====== RECORDS SHOWN ======

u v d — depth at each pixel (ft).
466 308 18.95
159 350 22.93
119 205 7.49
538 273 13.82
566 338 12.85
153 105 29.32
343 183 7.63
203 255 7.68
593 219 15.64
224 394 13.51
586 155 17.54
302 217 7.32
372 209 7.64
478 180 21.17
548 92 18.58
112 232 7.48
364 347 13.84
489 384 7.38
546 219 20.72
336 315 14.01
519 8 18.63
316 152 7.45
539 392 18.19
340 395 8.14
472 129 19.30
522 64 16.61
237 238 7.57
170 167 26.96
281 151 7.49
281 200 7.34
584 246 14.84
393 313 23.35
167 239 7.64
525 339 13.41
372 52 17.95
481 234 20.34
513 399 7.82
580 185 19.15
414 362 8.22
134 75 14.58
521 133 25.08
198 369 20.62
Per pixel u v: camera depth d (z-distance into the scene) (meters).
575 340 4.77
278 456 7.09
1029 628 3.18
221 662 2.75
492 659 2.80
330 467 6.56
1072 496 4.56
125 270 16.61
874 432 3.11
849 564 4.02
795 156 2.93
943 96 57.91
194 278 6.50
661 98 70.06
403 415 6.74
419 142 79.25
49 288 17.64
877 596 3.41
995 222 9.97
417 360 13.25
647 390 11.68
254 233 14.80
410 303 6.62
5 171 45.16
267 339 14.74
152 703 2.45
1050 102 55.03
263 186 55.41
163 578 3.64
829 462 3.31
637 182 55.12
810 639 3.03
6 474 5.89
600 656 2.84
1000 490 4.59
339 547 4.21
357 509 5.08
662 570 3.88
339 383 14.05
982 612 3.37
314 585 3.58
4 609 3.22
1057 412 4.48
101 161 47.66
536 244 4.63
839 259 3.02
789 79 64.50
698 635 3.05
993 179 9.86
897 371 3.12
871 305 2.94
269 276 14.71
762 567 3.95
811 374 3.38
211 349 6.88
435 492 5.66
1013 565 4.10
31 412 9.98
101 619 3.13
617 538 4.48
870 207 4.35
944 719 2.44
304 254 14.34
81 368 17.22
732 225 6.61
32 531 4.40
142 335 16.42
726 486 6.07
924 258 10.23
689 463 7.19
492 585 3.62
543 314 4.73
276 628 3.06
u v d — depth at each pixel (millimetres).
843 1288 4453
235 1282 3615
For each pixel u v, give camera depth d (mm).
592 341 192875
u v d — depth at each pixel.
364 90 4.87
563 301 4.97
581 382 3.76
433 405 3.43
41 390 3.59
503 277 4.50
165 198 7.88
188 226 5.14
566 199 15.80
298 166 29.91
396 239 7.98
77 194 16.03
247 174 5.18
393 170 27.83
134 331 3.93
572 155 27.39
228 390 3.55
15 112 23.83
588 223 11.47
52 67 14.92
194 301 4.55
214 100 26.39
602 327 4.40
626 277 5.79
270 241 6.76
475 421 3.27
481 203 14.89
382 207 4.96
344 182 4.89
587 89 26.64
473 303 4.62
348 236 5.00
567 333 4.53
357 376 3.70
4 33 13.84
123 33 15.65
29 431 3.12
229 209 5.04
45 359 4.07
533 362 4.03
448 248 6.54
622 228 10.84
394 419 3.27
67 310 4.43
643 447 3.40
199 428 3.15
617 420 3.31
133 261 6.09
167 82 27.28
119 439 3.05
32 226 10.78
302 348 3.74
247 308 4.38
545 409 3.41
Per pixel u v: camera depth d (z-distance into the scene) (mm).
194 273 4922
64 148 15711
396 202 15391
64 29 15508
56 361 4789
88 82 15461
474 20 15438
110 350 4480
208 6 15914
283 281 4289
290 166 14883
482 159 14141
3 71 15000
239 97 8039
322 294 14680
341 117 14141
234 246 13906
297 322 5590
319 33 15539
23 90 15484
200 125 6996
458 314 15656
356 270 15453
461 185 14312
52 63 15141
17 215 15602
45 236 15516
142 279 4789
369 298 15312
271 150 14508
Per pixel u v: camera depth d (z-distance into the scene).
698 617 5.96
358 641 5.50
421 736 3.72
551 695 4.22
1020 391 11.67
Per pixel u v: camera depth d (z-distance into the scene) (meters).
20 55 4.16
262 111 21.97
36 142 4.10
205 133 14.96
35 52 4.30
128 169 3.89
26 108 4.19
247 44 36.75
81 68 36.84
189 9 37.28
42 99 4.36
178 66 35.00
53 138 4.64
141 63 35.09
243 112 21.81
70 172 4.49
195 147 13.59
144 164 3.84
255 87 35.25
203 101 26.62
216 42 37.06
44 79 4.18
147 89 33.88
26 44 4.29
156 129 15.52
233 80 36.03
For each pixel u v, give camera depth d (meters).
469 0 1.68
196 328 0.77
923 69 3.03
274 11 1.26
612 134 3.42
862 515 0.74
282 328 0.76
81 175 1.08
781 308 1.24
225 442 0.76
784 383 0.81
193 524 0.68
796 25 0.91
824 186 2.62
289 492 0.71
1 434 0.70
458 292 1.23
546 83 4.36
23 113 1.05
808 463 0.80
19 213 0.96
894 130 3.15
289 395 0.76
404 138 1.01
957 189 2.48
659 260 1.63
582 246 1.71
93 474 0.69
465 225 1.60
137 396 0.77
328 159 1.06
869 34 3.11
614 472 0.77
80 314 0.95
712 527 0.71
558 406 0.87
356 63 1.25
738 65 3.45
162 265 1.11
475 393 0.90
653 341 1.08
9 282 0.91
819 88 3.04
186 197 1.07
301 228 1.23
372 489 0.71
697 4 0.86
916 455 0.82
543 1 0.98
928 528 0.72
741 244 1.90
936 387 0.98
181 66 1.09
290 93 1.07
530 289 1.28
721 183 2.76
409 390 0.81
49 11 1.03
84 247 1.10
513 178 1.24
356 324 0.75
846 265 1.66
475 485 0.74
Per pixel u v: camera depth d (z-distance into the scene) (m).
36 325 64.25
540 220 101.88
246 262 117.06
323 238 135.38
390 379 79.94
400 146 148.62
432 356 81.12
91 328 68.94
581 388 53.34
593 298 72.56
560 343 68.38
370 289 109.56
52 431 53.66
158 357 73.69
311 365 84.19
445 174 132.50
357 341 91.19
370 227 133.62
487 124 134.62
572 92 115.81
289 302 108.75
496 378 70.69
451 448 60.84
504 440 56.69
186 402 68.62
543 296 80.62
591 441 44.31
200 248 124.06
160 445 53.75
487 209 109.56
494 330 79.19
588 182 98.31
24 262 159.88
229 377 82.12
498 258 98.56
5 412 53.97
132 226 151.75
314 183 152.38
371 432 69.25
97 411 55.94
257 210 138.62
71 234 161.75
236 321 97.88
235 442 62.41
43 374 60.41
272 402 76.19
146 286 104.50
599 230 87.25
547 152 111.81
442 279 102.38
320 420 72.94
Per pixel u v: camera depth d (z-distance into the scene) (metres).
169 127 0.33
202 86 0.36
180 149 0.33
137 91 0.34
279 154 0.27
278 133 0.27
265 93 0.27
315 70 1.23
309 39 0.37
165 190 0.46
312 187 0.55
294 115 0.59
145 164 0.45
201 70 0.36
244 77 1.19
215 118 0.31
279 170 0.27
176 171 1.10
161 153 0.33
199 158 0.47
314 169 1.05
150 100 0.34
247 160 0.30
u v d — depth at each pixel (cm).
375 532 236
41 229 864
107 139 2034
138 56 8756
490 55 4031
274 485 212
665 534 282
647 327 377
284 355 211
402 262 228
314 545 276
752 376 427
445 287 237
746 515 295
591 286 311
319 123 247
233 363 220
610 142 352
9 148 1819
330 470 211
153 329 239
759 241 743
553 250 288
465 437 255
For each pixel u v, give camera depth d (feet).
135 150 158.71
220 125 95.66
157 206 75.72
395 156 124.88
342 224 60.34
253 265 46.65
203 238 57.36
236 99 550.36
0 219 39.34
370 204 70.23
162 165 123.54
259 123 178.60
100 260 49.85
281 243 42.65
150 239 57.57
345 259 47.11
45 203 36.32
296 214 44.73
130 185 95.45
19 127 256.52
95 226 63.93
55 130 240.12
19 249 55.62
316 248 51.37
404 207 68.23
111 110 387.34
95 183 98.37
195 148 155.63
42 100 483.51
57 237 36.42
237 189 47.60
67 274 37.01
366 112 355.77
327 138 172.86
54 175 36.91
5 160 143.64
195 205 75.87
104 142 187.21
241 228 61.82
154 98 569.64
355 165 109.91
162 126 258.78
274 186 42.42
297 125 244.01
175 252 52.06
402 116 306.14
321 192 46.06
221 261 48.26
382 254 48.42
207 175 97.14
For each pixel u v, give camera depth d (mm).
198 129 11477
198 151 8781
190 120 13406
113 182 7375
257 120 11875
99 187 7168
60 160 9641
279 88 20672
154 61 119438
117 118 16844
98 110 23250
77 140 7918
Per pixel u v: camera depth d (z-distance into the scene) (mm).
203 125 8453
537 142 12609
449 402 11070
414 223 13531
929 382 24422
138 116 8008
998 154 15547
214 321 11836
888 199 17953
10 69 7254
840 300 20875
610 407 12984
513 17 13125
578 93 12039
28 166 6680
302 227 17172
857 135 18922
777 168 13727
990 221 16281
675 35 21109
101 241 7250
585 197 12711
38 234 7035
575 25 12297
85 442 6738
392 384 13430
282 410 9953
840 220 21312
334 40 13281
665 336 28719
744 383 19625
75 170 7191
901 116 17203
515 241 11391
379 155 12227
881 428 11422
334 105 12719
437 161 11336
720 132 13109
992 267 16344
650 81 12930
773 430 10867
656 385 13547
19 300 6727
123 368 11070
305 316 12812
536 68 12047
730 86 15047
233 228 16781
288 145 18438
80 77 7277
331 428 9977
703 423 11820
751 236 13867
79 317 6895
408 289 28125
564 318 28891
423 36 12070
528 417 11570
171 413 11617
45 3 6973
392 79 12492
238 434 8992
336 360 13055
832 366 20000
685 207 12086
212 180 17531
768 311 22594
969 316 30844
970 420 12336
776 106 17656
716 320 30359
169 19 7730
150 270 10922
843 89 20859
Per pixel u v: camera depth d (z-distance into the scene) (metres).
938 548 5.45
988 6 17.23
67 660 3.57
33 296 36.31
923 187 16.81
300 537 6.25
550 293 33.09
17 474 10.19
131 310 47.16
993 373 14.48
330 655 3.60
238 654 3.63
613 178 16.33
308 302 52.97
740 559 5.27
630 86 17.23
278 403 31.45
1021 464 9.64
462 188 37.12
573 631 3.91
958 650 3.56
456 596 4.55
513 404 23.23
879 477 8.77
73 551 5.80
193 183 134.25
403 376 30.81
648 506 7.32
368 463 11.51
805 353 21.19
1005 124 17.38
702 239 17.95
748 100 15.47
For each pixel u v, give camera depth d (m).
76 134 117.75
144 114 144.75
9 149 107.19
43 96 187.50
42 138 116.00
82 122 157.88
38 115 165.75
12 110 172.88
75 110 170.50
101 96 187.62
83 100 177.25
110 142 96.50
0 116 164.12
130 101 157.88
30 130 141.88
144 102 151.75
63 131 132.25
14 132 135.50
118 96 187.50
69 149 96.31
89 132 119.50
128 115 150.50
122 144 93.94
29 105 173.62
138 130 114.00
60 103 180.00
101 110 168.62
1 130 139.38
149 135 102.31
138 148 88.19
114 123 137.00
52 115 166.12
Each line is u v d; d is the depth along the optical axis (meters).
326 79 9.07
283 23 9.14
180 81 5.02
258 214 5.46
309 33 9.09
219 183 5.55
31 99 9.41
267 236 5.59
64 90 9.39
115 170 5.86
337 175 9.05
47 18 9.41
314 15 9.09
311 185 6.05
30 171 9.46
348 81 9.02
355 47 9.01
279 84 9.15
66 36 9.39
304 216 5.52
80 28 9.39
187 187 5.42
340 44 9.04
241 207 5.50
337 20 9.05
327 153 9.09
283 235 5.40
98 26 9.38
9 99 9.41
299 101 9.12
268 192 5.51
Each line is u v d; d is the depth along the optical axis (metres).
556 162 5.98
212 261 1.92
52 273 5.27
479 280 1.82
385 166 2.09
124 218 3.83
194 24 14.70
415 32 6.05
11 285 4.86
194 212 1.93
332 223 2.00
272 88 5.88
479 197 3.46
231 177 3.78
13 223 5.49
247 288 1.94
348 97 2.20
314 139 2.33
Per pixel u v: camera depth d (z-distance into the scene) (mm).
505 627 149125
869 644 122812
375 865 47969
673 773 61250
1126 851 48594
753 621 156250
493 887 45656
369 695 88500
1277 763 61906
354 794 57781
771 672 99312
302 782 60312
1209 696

======

_BRIEF_. Write out each line exactly, starting with the line that contains "194 212 1.93" and stopping after the last line of the data.

_SOLUTION FOR THIS EXERCISE_.
194 212 1.93
332 223 2.00
272 88 5.88
479 197 3.46
231 177 3.78
13 223 5.49
247 288 1.94
348 97 2.20
314 139 2.33
Per pixel u v: camera depth d (z-distance into the scene) (mm).
505 627 149125
869 644 122812
375 865 47969
673 773 61250
1126 851 48594
753 621 156250
493 887 45656
369 695 88500
1277 763 61906
354 794 57781
771 672 99312
302 782 60312
1209 696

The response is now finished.